Source passage:
(begin)

However, this affiliation has not remained stable throughout history. This article will provide a brief overview of the planets’ symbolism, from Ancient and Medieval readings of the stars, linked with mythology, philosophy, astronomy and alchemy, to modern interpretations that don’t look at celestial bodies in an overly deterministic way. Years ago, because of Jupiter and Saturn’s [page 177] seemingly opposing characteristics, their conjunction commonly represented as something of which one should be afraid. Today, their meeting is usually read as an opportunity for personal and collective improvement within structured conditions. In other words, their nature is considered dual but not mutually exclusive, and can be worked with on an individual level.


Connections between the planets and personal growth have been thoroughly researched by alchemists. The growth-oriented side of this ancient art has been rehabilitated in the 20th century by psychoanalyst Carl Jung and his followers, and there is evidence that Lynch and Frost are aware of this, especially in the series’ The Return. Some scholars, like Franck Boulègue and Gisela Fleischer, have written on this subject, but I will delve more fully into the psychoanalytic interpretation of some of the Twin Peaks motifs, focusing on the correlation between Jupiter and Saturn’s significance in relation to some characters’ struggles with their evil doppelgängers, which are often described in Jungian archetypal terms (Shadow Self, Dweller on the Threshold) and present some sort of turning point in the evolution of one’s psyche.


Additionally, the symbolism of these planets can be traced in the show’s formal characteristics. The artists’ particular audiovisual exploration of time and space, in which long and repetitive takes (Saturn) oppose the immersive and dynamic sequences (Jupiter), emphasize the duration and affective quality of the piece, which will be explored later in this article.

Jupiter and Saturn’s Symbolism from Antiquity to Modern Times

Today’s view of the astrological meanings of Jupiter and Saturn’s stems from a long history of interpretations that combine astronomical knowledge with mythological elements. However, these interpretations have been shaped by different social contexts and don’t represent a consistent system of thought. Since Jupiter and Saturn are planets named after Roman gods whose conception was inspired by Greek deities, I will begin by identifying traces of the planets’ meanings arising in Ancient Greece. [page 178]


The earliest connections between Greek gods and certain celestial bodies likely resulted from Mesopotamian, especially Babylonian, astronomy, which ascribed godlike qualities to the stars and their positions in the night sky in order to read them as omens (Klibansky et al. 136). Following Eastern beliefs, Greeks named planets after Zeus, ruler of gods and god of sky and thunder, and Kronos (Cronos, Cronus), an agricultural deity and Titan who ruled the universe, consuming his children until his son Zeus escaped his clutches, overthrew him, and imprisoned him in Tartarus, the deep abyss and dungeon of the Titans (134-135).2 As the cultural influence of the ancient Greeks spread, stories of gods and goddesses, as well as their knowledge of the stars, found their way to the Roman Empire. Zeus became Jupiter and Kronos Saturn, and Latin names for constellations started entering common astronomical and astrological language. Combined versions of Greek and Roman myths have been ascribed to the stars in the sky.

(end)

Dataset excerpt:
(begin)

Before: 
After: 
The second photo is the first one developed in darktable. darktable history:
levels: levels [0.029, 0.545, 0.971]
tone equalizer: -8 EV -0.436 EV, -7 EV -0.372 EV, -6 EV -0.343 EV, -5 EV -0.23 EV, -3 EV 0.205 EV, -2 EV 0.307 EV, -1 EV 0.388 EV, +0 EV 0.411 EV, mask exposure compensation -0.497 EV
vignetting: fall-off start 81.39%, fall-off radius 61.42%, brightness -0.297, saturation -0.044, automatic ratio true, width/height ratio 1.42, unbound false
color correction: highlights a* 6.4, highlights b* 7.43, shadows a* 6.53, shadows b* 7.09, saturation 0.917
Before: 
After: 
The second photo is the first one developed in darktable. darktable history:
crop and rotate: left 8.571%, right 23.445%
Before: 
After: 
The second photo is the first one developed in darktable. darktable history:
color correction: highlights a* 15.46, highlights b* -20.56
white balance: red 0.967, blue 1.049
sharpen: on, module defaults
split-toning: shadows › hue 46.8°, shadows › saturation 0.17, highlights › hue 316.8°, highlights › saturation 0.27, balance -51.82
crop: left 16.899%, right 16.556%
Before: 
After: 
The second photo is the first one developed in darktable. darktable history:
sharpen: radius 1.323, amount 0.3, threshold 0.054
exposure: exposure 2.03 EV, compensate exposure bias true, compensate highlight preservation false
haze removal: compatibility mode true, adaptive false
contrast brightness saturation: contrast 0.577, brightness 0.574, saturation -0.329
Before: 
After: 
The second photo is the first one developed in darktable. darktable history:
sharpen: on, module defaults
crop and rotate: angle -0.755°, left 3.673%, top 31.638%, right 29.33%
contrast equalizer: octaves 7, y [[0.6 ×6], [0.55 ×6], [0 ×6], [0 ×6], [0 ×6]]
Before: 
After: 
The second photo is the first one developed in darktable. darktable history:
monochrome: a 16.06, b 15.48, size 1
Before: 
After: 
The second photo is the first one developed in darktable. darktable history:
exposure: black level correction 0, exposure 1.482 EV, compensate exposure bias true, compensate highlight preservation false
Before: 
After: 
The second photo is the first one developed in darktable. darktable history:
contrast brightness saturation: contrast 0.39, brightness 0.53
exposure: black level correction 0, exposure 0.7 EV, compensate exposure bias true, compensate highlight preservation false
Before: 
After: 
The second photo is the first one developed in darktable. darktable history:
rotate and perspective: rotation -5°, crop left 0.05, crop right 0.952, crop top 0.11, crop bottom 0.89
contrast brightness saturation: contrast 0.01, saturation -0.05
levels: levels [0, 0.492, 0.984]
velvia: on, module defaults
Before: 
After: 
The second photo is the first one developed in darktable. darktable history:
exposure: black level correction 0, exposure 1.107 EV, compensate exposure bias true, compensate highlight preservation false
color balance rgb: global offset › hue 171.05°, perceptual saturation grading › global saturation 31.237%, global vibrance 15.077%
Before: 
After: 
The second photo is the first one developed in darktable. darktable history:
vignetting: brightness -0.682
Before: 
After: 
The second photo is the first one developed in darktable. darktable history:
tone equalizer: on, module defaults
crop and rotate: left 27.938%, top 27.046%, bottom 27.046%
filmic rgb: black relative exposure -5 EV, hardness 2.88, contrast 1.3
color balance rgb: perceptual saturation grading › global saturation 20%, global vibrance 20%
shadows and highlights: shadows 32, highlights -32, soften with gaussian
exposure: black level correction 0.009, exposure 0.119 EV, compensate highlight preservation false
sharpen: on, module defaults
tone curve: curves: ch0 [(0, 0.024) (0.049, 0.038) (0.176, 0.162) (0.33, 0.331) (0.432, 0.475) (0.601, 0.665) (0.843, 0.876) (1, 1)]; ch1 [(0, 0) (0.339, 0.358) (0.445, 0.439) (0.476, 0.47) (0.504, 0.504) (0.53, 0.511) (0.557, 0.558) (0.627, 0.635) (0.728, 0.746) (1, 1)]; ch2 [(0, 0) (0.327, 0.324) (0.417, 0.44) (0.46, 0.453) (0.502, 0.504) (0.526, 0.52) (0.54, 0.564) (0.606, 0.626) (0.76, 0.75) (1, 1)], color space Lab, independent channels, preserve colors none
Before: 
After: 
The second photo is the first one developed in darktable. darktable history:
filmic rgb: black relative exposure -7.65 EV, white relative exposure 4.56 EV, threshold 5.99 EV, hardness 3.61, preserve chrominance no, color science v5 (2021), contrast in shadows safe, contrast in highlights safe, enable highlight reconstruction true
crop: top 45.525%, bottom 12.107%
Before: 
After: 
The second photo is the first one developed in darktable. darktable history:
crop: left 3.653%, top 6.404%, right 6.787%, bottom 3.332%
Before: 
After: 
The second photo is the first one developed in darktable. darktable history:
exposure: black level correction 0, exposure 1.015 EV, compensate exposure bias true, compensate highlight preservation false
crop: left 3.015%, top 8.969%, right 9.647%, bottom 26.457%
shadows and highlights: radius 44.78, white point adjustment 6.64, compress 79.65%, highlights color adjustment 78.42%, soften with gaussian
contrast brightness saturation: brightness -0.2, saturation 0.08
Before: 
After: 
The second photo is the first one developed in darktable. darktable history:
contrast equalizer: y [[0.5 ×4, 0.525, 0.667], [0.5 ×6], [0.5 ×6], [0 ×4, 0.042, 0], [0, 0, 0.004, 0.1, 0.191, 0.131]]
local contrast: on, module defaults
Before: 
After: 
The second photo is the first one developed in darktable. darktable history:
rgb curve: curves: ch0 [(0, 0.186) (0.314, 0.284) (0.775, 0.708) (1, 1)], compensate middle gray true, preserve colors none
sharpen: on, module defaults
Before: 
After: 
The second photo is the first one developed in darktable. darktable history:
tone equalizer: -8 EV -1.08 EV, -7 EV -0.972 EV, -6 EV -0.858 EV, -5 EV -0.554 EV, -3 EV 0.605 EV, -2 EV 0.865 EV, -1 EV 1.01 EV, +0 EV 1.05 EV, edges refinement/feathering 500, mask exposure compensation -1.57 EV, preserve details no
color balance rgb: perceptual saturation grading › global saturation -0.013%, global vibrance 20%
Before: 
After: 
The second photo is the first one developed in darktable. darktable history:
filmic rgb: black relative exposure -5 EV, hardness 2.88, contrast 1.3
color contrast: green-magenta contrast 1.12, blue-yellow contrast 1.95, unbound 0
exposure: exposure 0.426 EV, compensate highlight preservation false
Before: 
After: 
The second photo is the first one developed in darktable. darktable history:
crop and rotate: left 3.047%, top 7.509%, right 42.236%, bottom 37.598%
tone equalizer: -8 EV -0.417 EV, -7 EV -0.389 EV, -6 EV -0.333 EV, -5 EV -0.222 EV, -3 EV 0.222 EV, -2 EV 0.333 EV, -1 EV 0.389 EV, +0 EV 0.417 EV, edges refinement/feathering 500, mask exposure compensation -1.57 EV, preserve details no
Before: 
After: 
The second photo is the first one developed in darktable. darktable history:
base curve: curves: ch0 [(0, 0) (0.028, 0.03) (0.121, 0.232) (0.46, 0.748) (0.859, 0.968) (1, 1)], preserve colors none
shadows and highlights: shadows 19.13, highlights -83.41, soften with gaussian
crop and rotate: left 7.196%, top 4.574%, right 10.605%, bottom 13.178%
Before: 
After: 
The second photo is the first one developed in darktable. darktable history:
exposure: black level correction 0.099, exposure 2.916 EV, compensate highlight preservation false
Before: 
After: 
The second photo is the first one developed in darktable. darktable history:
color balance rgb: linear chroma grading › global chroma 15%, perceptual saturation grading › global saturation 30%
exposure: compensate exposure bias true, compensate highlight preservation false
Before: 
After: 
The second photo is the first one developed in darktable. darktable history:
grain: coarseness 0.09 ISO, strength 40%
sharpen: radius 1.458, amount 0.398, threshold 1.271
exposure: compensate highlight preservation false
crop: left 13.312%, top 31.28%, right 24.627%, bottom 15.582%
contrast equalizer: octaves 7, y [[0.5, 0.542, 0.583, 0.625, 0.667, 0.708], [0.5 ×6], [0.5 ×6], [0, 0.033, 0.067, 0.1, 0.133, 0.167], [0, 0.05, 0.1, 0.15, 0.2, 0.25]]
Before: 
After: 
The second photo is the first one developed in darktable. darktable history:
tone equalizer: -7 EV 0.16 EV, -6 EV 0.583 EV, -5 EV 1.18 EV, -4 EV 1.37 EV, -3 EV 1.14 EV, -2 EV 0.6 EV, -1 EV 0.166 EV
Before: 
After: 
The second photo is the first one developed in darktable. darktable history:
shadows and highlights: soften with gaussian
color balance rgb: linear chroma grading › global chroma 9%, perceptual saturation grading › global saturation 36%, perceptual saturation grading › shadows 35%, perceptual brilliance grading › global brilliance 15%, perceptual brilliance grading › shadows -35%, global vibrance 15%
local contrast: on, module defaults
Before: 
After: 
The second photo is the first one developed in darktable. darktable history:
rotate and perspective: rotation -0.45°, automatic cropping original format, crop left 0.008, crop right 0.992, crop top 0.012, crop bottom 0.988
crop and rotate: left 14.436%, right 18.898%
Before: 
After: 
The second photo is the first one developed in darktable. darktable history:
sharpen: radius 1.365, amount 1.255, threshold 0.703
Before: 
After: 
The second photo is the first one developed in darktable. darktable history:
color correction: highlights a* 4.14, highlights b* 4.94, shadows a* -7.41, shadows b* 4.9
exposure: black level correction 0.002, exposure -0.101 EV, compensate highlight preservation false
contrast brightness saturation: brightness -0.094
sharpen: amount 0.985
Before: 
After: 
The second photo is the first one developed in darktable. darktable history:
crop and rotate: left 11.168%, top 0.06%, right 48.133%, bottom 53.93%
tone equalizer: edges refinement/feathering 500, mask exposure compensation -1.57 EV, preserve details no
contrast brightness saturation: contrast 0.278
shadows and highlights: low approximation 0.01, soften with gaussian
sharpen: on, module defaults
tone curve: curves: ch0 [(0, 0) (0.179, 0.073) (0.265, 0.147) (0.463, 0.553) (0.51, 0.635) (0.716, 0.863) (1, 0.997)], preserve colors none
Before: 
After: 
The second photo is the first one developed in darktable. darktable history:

(end)

Set tasks:
1. According to the text on Jupiter and Saturn's symbolism, what four fields were Ancient and Medieval readings of the stars linked with?
2. Repeat the part of the text on Jupiter and Saturn's symbolism starting with "However, this affiliation" and going on through "an individual level.".
3. In the text on Jupiter and Saturn's symbolism, where did Zeus imprison Kronos after overthrowing him?

Answer set:
1. Mythology, philosophy, astronomy and alchemy.

2.
However, this affiliation has not remained stable throughout history. This article will provide a brief overview of the planets’ symbolism, from Ancient and Medieval readings of the stars, linked with mythology, philosophy, astronomy and alchemy, to modern interpretations that don’t look at celestial bodies in an overly deterministic way. Years ago, because of Jupiter and Saturn’s [page 177] seemingly opposing characteristics, their conjunction commonly represented as something of which one should be afraid. Today, their meeting is usually read as an opportunity for personal and collective improvement within structured conditions. In other words, their nature is considered dual but not mutually exclusive, and can be worked with on an individual level.

3. In Tartarus, the deep abyss and dungeon of the Titans.